> Listed records:
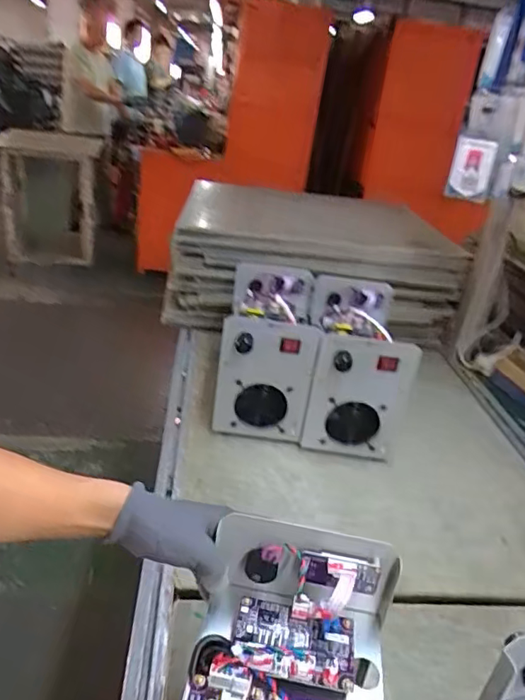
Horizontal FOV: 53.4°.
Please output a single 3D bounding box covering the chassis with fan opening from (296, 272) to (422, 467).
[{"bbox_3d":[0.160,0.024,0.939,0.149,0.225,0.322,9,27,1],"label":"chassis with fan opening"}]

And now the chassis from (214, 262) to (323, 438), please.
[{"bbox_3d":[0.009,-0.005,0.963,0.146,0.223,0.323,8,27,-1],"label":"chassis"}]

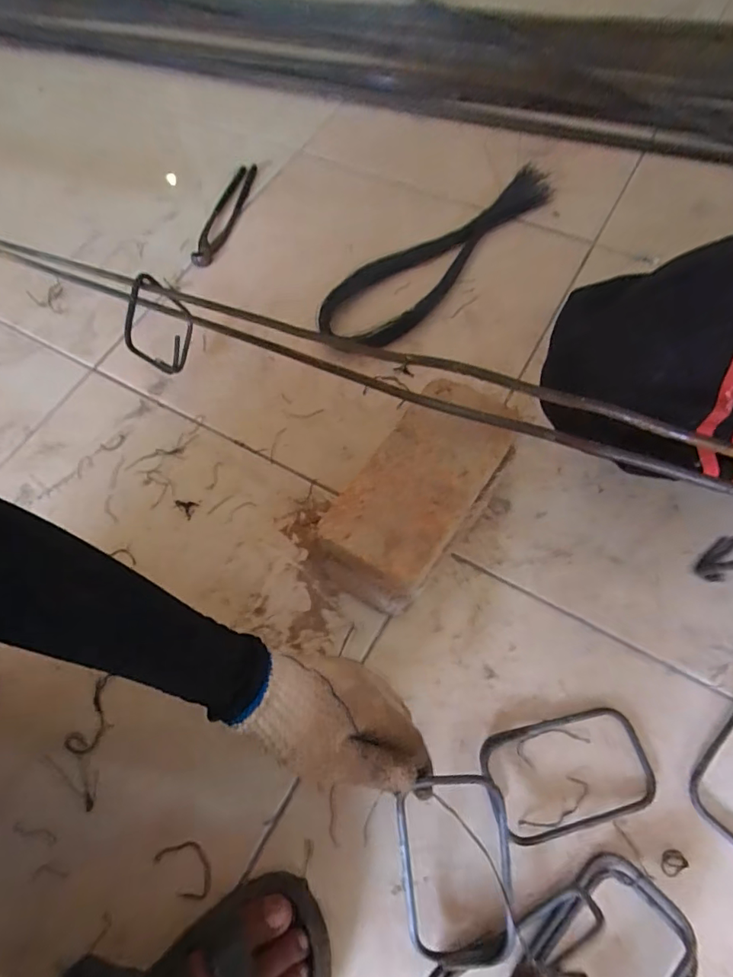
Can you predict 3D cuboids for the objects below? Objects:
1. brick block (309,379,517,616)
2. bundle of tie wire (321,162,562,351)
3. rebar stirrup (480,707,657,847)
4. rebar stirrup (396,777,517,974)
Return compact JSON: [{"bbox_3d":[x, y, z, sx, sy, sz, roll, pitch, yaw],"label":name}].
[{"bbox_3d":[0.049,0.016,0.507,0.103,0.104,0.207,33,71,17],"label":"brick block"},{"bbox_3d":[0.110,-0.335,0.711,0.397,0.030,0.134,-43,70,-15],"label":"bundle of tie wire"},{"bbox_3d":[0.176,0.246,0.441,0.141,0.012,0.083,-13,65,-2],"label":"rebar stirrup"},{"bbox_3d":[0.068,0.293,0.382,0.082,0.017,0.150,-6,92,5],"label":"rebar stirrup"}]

> Activity: Could you write out every record exactly, leaving the pictures out?

> Response below:
Horizontal FOV: 53.4°.
Please output a single 3D bounding box covering the chassis with fan opening from (296, 272) to (422, 467).
[{"bbox_3d":[0.160,0.024,0.939,0.149,0.225,0.322,9,27,1],"label":"chassis with fan opening"}]

And now the chassis from (214, 262) to (323, 438), please.
[{"bbox_3d":[0.009,-0.005,0.963,0.146,0.223,0.323,8,27,-1],"label":"chassis"}]

Can you predict 3D cuboids for the objects below? Objects:
1. brick block (309,379,517,616)
2. bundle of tie wire (321,162,562,351)
3. rebar stirrup (480,707,657,847)
4. rebar stirrup (396,777,517,974)
Return compact JSON: [{"bbox_3d":[x, y, z, sx, sy, sz, roll, pitch, yaw],"label":name}].
[{"bbox_3d":[0.049,0.016,0.507,0.103,0.104,0.207,33,71,17],"label":"brick block"},{"bbox_3d":[0.110,-0.335,0.711,0.397,0.030,0.134,-43,70,-15],"label":"bundle of tie wire"},{"bbox_3d":[0.176,0.246,0.441,0.141,0.012,0.083,-13,65,-2],"label":"rebar stirrup"},{"bbox_3d":[0.068,0.293,0.382,0.082,0.017,0.150,-6,92,5],"label":"rebar stirrup"}]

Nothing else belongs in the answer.